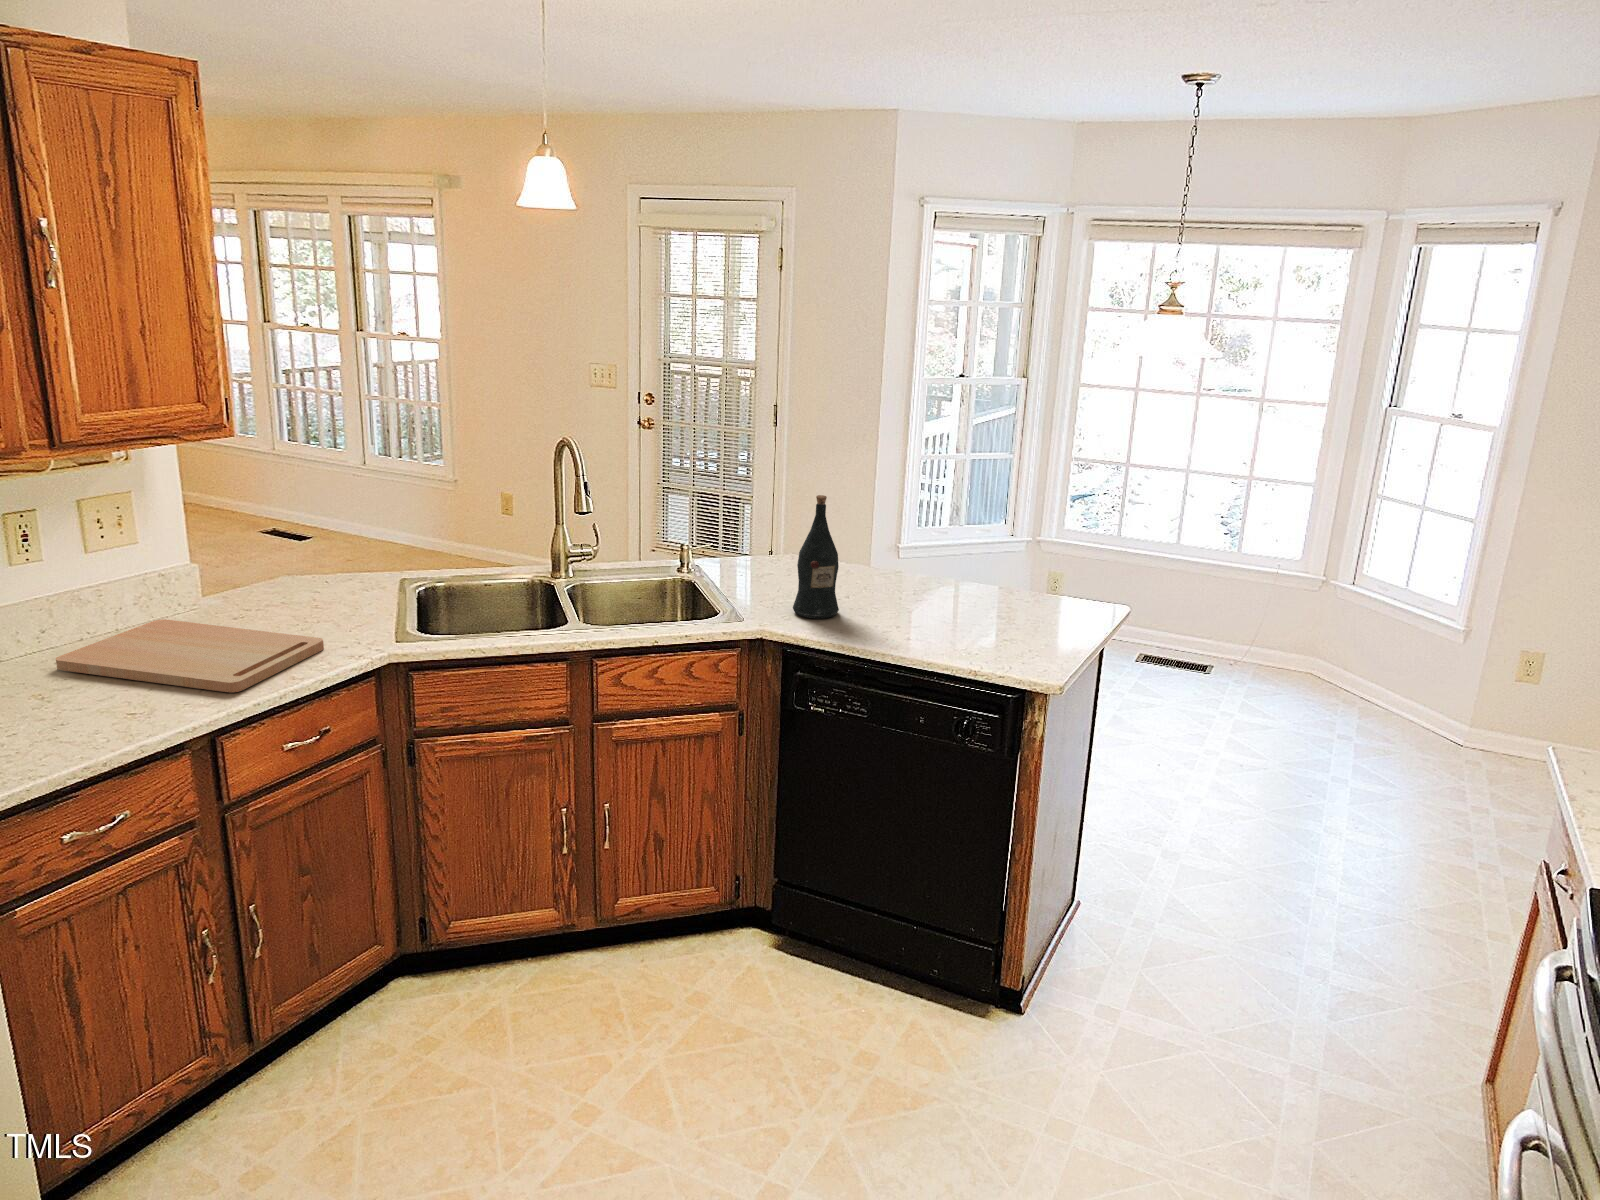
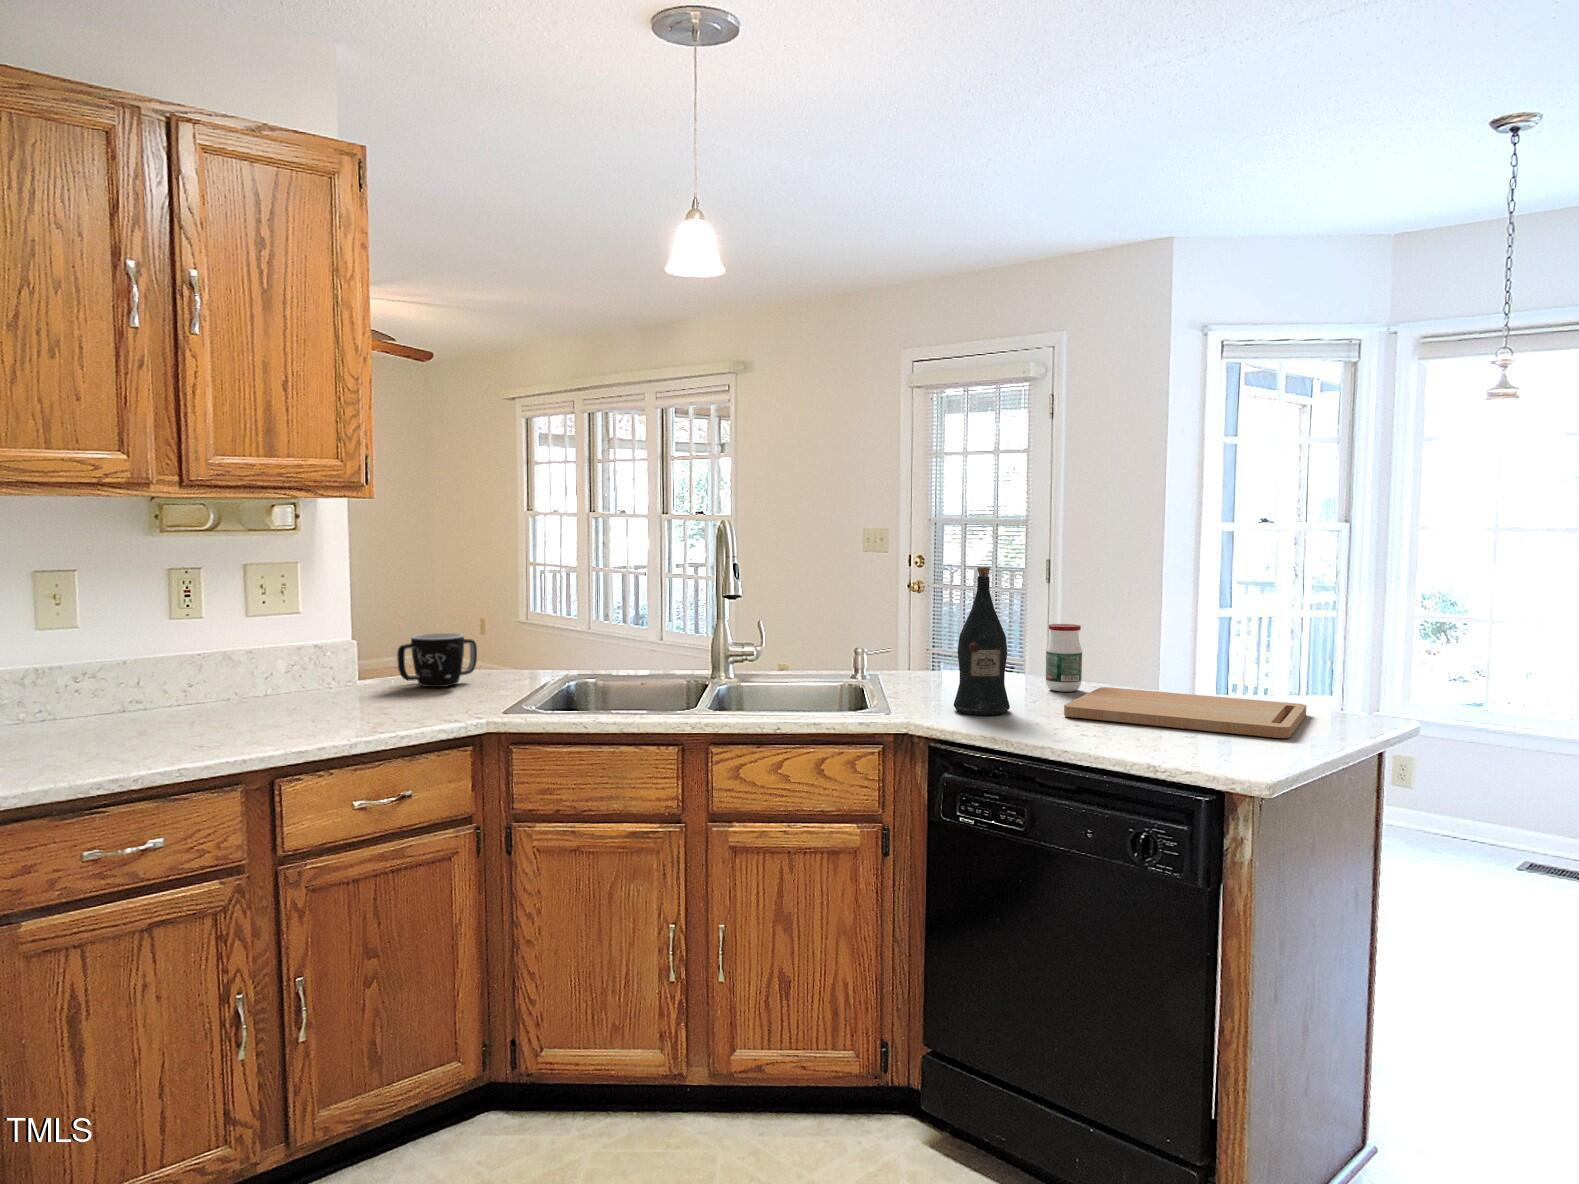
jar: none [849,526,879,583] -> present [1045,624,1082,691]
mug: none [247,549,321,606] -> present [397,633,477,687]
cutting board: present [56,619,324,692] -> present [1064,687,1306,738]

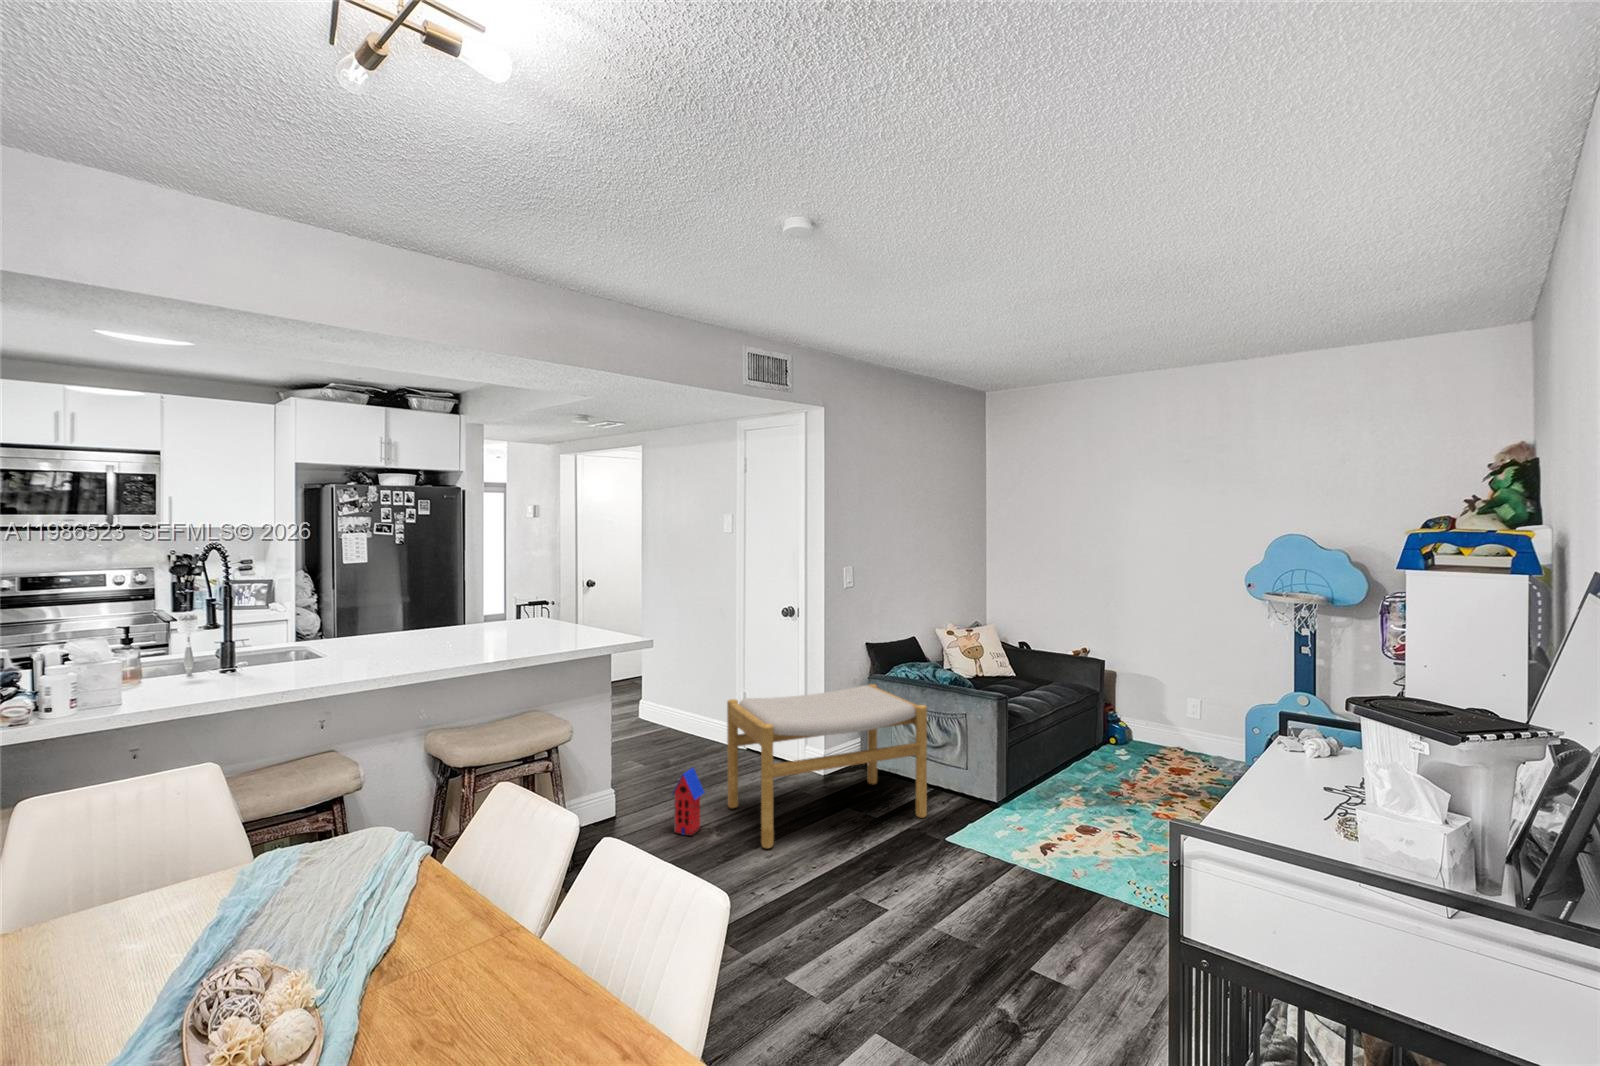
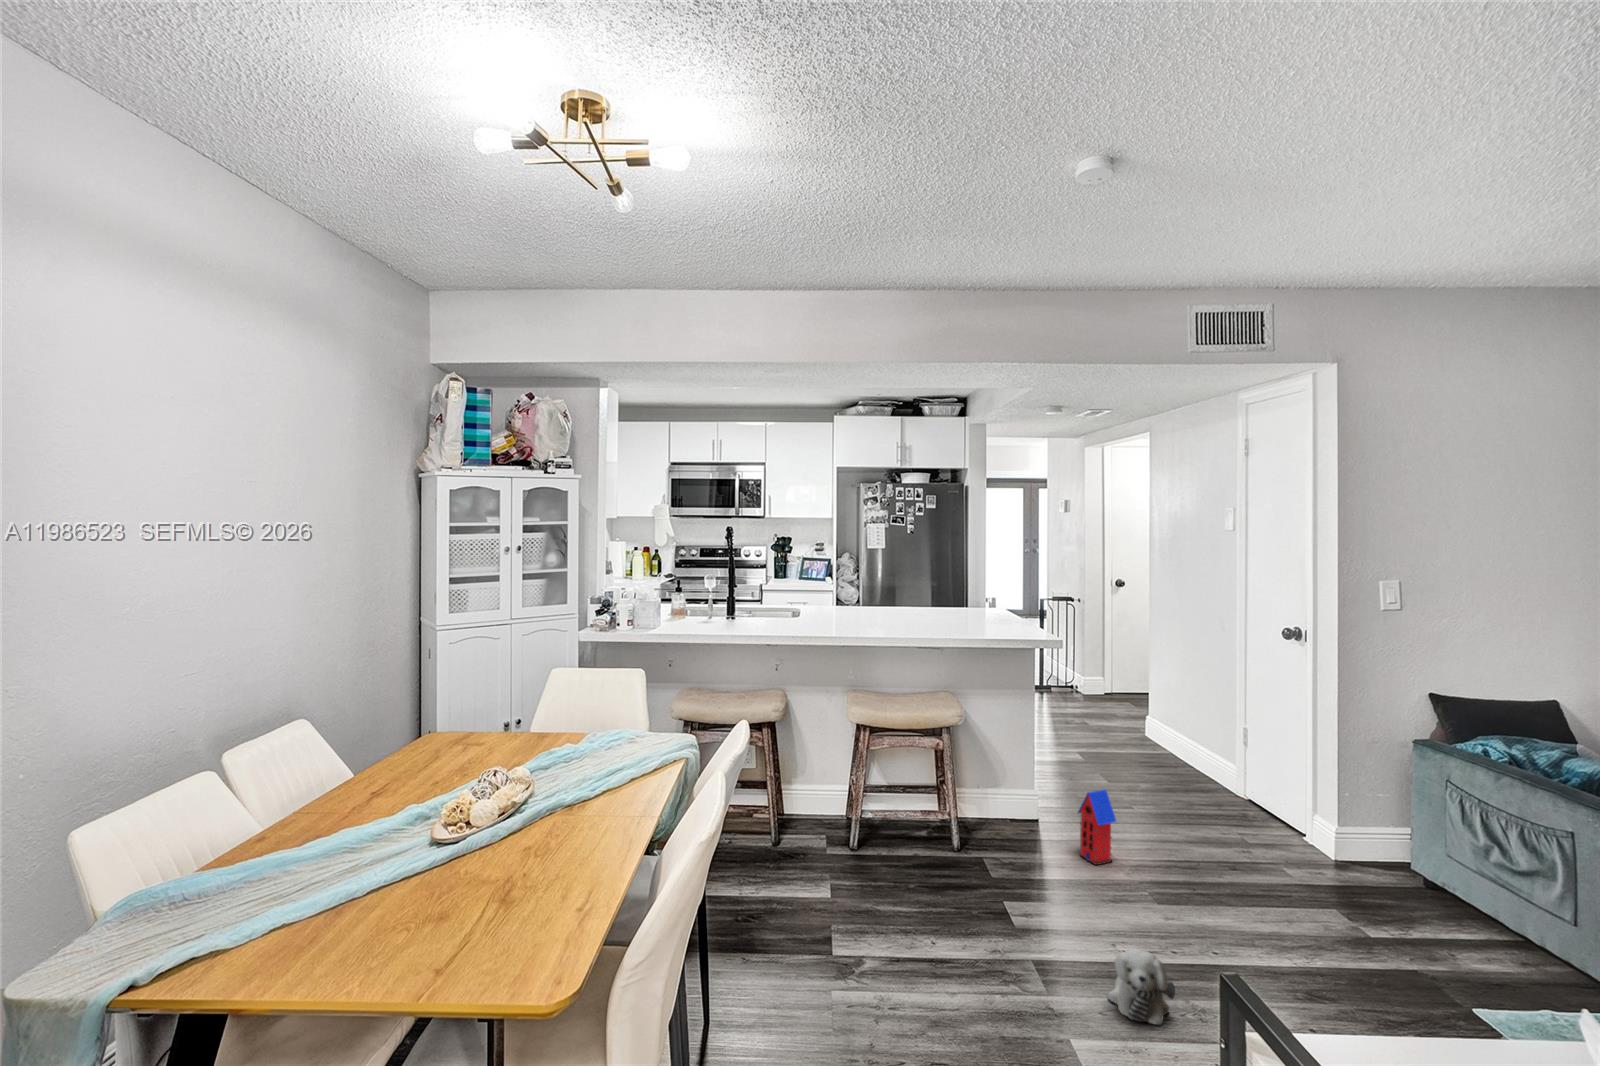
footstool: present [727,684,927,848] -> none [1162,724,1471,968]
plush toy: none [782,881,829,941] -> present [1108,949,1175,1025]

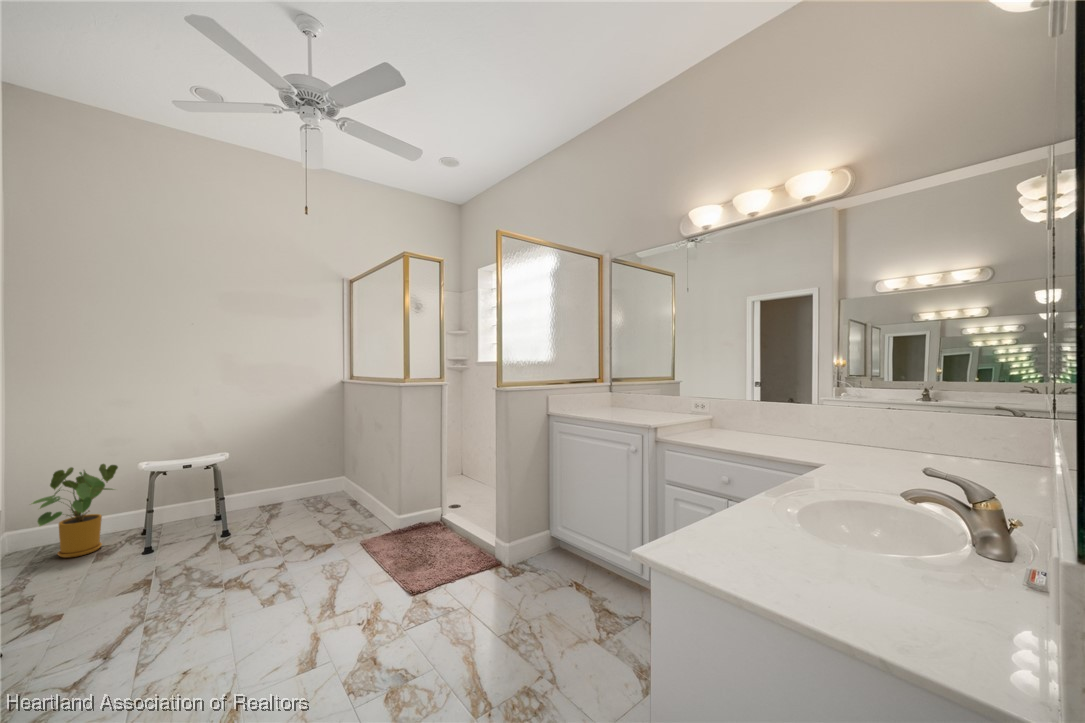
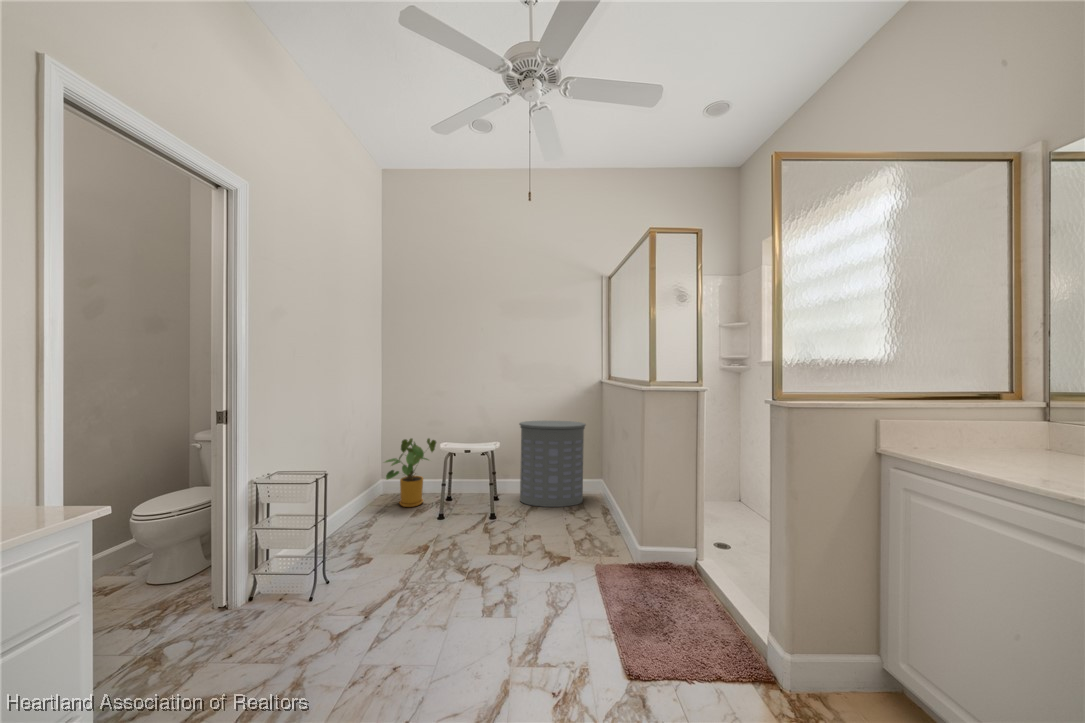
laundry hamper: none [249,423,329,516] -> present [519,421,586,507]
= = =
▸ The problem
Only the pictures are to be left out; repeat all other material exactly.

▸ Answer section
jar: none [849,526,879,583] -> present [1045,624,1082,691]
mug: none [247,549,321,606] -> present [397,633,477,687]
cutting board: present [56,619,324,692] -> present [1064,687,1306,738]

footstool: present [727,684,927,848] -> none [1162,724,1471,968]
plush toy: none [782,881,829,941] -> present [1108,949,1175,1025]

laundry hamper: none [249,423,329,516] -> present [519,421,586,507]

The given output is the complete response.